> _STUDY TEXT_:
The transfer unit 100 may include an intermediate transfer belt 110, an intermediate transfer roller 102, and a transfer roller 120. A toner image developed on a photosensitive drum 41 of each of developing units 40C, 40M, 40Y, and 40K is transferred to the intermediate transfer belt 110 intermittently. The intermediate transfer belt 110 is supported by support rollers 103 and 104 and circulated.

A toner image is formed on the surface of the intermediate transfer belt 110. The surface of the intermediate transfer belt 110 on which the toner image is formed is movable toward the transfer roller 120. The intermediate transfer belt 110 functions as an image carrying member that carries a toner image.

Four intermediate transfer rollers 102 are arranged at positions facing the photosensitive drum 41 of each of the developing units 40C, 40M, 40Y, and 40K with the intermediate transfer belt 110 therebetween. An intermediate transfer bias voltage for intermediate transfer of the toner image developed on the photosensitive drum 41 to the intermediate transfer belt 110 is applied to the four intermediate transfer rollers 102. Instead of the intermediate transfer roller 102, a corona transfer unit or a pin scorotron transfer unit may be employed. The transfer roller 120 is located facing the intermediate transfer belt 110. The transfer roller 120 is applied with a transfer bias voltage for transferring a toner image intermediately transferred to the intermediate transfer belt 110 to the print medium P.

When the transfer bias voltage is applied to the transfer roller 120, the toner images superimposed on the intermediate transfer belt 110 are transferred to the print medium P.

The fixing unit 60 applies heat and pressure to the print medium P to which the toner images have been transferred, thereby fixing the toner images to the print medium P. The fixing unit 60 may be implemented in various forms. For example, the fixing unit 60 may include a heating member and a pressing member. The heating member and the pressing member are elastically pressed to each other to form a fixing nip. The heating member may be implemented in the form of, for example, a heating roller or a fixing belt. The heating member is heated by a heat source, such as, for example, a halogen lamp. The heating member is in contact with an image surface of the print medium P. The image surface is a surface to which a toner image has been transferred. When the print medium P to which the toner image has been transferred passes through a fixing nip, the toner image is fixed to the print medium P by heat and pressure. Thus, a recorded image may be formed on the print medium P in the image forming unit 30.

A pick-up roller 12 withdraws the print media P one by one from a feeder 11. A conveying roller 13 transfers the withdrawn print medium P along a transfer path. The conveying roller 13 may include a pair of rollers that transfer the print medium P while being engaged with each other and rotated. The conveying roller 13 aligns front ends of the print media P and transfers them to a transfer nip according to timing at which front ends of a toner image transferred to the intermediate transfer belt 110 reach a transfer nip formed by the transfer roller 120 and the intermediate transfer belt 110. The conveying roller 13 is called a registration roller. “Aligning the front ends of the print media P” means correcting the skew of the print medium P.

> _INFORMATION SHOWN_:
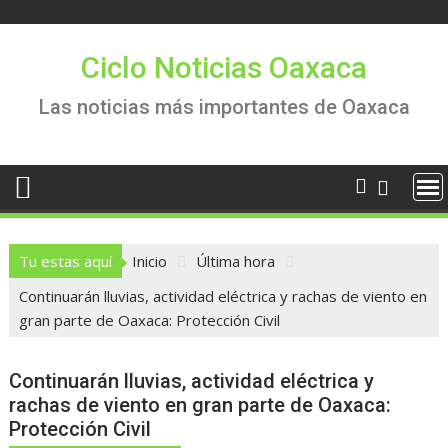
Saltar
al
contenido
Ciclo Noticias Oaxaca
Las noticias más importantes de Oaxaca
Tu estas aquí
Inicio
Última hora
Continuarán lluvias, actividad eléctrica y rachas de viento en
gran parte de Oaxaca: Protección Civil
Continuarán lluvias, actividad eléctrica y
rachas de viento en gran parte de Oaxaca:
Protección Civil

---

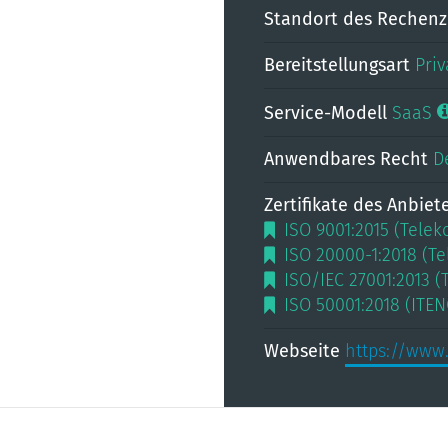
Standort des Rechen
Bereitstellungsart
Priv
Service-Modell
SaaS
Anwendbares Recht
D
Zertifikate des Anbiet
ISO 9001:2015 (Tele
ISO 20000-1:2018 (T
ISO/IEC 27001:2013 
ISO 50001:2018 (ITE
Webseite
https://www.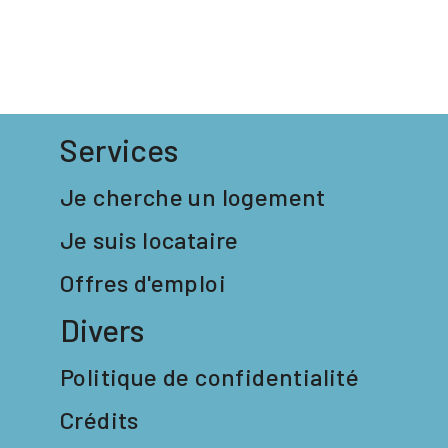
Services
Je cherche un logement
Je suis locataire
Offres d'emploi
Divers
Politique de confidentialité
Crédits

> _ABOUT THIS TASK_: In the text on the printer's transfer and fixing units, what is the conveying roller 13 also called?

> _RESPONSE BOX_: A registration roller.